Post-Book Academia: Save Ashgate

The Chronicle for Higher Education covered the “Save Ashgate” petition and movement, now with over 7000 signatures (which is a huge number for an academic publishing issue).

The company has not yet responded to the petitioners, according to Kathleen E. Kennedy, an associate professor of English at Pennsylvania State University-Brandywine. That silence speaks volumes, she says. “We hear that the neoliberal corporation will roll on profitably with us or without us,” she wrote in an online essay. “We are not part of their equation.”

Go read Kennedy’s essay for more.

What can we do, we who are silenced? We can organize. Unlike the campaign to restore University of Missouri’s press, a petition wasn’t enough to attract the attention of Taylor & Francis or Informa. But we can reach out to those university presses who continue to battle ever increasing austerity.
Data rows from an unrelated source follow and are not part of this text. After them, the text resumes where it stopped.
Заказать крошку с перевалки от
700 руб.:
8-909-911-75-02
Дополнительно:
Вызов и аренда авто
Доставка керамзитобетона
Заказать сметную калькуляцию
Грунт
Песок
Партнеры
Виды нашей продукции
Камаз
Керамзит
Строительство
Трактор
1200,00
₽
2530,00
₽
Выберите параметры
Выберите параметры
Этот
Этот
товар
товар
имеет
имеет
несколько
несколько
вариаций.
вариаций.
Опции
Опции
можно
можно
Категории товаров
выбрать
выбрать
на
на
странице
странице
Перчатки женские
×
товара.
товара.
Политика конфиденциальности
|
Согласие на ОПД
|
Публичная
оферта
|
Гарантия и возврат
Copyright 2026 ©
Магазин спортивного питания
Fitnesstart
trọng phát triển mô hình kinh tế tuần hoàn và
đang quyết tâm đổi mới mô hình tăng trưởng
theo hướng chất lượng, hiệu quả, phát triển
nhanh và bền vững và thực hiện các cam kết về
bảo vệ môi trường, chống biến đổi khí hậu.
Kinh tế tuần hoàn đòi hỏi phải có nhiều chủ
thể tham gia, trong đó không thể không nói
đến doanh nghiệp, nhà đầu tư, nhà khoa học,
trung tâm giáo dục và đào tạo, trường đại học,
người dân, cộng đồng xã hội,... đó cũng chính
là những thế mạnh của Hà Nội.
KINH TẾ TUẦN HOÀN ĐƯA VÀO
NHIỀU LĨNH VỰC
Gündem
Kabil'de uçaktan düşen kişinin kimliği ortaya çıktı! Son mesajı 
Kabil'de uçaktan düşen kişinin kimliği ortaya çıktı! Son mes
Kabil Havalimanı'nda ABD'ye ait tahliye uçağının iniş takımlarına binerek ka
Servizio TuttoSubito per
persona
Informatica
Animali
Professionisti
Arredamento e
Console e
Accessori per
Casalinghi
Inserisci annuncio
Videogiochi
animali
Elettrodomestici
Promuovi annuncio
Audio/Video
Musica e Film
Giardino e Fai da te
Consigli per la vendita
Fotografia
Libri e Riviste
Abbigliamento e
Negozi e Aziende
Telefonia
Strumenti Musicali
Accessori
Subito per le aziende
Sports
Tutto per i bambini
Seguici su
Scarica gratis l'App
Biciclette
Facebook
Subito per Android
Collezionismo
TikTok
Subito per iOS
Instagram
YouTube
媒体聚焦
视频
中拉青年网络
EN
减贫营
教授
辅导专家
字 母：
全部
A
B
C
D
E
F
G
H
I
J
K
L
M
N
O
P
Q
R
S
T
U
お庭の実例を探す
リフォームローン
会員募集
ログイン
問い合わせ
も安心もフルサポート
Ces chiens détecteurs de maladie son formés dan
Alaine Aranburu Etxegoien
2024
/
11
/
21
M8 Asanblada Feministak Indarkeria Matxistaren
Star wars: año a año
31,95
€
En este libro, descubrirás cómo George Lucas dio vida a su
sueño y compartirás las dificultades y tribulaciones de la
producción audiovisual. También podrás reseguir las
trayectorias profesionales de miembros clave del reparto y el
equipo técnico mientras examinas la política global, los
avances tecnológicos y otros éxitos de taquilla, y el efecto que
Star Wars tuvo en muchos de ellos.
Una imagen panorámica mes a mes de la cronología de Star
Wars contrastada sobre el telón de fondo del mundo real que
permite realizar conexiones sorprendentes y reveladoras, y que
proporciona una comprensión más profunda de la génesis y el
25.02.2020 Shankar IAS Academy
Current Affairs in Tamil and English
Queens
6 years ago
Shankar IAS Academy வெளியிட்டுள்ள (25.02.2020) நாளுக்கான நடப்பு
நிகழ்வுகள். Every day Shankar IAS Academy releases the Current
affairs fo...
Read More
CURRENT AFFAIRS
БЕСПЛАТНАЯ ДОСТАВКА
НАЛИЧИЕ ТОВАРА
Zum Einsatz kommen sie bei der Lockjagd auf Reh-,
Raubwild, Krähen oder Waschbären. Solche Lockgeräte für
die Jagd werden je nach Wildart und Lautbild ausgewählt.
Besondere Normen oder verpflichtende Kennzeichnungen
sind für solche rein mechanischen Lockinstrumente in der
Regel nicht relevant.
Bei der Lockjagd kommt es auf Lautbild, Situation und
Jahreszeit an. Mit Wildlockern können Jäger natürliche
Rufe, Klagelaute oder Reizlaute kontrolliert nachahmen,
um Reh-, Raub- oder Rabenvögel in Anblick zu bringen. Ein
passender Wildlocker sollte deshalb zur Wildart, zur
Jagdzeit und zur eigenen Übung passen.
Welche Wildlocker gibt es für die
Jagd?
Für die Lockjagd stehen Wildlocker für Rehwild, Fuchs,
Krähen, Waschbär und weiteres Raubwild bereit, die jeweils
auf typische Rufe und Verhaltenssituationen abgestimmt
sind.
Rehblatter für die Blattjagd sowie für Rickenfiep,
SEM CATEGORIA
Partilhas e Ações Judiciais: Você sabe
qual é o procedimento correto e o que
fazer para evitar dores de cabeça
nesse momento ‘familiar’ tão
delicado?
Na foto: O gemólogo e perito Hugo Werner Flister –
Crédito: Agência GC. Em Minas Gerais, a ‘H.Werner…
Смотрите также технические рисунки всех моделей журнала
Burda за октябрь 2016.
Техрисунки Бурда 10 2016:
We can encourage the brilliant presses at Ohio State, Minnesota, Penn State, and Yale, among others, to hire our beloved editors, and offer them space to nurture their series and their networks. We who are Ashgate (and that is clearly a lot of us) may flourish elsewhere, but only if we work hard to leverage our networks to make these rehomings possible. Our networks are what make a press valuable to us, and those we carry with us.

I’ve been thinking a lot about the ways in which academic can change in response to the shrinking options for book publishing. Books won’t go away. Elites will still publish in elite presses which are tied into elite institutions. But the lower tier universities will need to begin to think about redefining what “the book” means to their tenure and promotion structures. Open Access is fine, but the costs to the researcher is often intense. In Europe, large grant groups can build those into their grants. That doesn’t work for the American model.
Another model, of course, is to replace tenured teacher-scholars with adjuncts and lecturers. They don’t “need” to write books anyway. This is, I fear, how neoliberal America will continue to go. Our students will suffer, as we are better teachers when we participate in our disciplines as scholars.
So … much to watch here. I’ll be writing on these issues under my general heading, “Post-book academia.”